-- BEGIN Extracted text --

A painting of two women in red dresses standing with water pitchers by a tower.
A painting of two women in red dresses standing with water pitchers by a tower.

Look Again: Art for Our Curriculum

TAKE A STROLL THROUGH THE UNIVERSITY’S MUSEUMS, and you’ll see works that are beautiful, compelling, delightful, and provocative. Increasingly, they are also something else: an ongoing record of campus intellectual life.

When Issa Lampe took the helm as executive director of the University of Richmond Museums in 2022, she brought with her an approach that emphasizes the university art collections as an essential teaching resource. “Works of art are interdisciplinary by nature and can support classroom discussions on a wide variety of topics, from economics to literature to chemistry,” Lampe says. “You should be able to look at the collection in 20 years and see reflections of what the academic community was wrestling with.”

She actively engages faculty and students in discussions about how the collection can support teaching needs. She also solicits their active participation in acquisition decisions.

A new exhibition, Look Again: Art for Our Curriculum, showcases this intersection between the collection and the curriculum. Alongside the featured works, students and faculty reflect on the pieces’ relevance to their studies.

The exhibition runs through May 17. More information about it is available at museums.richmond.edu. Here’s a sneak peek of some of the works and excerpts from faculty reflections about them.

-- END Extracted text --
-- BEGIN Recorded information --

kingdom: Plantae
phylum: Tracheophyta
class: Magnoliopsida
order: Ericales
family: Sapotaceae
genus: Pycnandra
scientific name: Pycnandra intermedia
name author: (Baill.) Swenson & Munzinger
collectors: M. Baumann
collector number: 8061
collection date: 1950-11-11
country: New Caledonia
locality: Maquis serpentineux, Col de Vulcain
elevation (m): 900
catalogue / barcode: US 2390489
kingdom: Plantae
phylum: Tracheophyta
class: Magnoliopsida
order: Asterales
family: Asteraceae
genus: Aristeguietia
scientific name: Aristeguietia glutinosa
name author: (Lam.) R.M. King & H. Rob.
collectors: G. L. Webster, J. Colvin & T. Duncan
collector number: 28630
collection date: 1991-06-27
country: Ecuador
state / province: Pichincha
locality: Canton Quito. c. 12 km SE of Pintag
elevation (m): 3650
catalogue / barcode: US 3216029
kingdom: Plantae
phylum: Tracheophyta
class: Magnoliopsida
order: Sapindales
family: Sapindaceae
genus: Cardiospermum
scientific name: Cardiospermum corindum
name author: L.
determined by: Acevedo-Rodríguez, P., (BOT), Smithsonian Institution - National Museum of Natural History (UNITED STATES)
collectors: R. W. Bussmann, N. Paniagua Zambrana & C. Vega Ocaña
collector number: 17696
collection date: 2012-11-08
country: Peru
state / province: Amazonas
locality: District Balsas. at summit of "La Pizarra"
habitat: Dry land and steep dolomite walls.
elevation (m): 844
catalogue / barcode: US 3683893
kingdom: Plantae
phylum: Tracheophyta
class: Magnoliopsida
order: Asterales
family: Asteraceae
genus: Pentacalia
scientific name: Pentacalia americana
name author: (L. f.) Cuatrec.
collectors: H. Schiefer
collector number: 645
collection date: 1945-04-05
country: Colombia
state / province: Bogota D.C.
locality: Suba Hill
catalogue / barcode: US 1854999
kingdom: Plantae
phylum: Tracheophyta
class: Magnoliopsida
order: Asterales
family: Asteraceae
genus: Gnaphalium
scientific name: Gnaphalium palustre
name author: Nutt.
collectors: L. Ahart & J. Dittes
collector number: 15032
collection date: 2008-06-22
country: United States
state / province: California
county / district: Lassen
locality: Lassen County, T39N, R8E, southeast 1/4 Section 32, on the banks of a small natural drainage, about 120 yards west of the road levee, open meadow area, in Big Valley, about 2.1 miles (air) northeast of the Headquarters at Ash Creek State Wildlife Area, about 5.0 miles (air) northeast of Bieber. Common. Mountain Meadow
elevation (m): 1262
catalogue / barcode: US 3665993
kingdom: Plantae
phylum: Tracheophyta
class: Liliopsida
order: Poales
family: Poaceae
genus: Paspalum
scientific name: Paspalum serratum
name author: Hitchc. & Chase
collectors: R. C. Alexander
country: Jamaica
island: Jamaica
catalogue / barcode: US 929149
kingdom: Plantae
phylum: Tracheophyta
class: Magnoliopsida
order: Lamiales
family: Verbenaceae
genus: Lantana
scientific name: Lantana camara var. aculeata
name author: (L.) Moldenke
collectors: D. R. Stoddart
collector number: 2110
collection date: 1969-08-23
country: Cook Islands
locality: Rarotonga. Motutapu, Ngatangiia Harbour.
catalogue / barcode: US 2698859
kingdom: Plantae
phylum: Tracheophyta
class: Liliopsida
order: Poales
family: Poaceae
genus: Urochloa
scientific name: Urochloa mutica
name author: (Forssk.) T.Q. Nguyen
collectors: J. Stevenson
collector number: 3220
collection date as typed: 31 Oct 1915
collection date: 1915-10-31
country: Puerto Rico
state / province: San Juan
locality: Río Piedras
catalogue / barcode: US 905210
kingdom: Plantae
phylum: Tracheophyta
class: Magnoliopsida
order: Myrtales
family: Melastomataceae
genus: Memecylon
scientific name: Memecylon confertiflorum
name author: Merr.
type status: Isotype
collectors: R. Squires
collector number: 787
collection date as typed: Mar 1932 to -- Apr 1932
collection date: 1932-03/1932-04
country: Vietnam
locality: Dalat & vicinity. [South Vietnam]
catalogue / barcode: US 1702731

-- END Recorded information --

### Task set
**1.** According to the Look Again page, in what year did Issa Lampe become executive director of the University of Richmond Museums?
**2.** Reproduce the passage of the Look Again page starting with "She actively engages" and going on through "reflections about them.".

### Results of the exercise
**1.** 2022

**2.**
She actively engages faculty and students in discussions about how the collection can support teaching needs. She also solicits their active participation in acquisition decisions.

A new exhibition, Look Again: Art for Our Curriculum, showcases this intersection between the collection and the curriculum. Alongside the featured works, students and faculty reflect on the pieces’ relevance to their studies.

The exhibition runs through May 17. More information about it is available at museums.richmond.edu. Here’s a sneak peek of some of the works and excerpts from faculty reflections about them.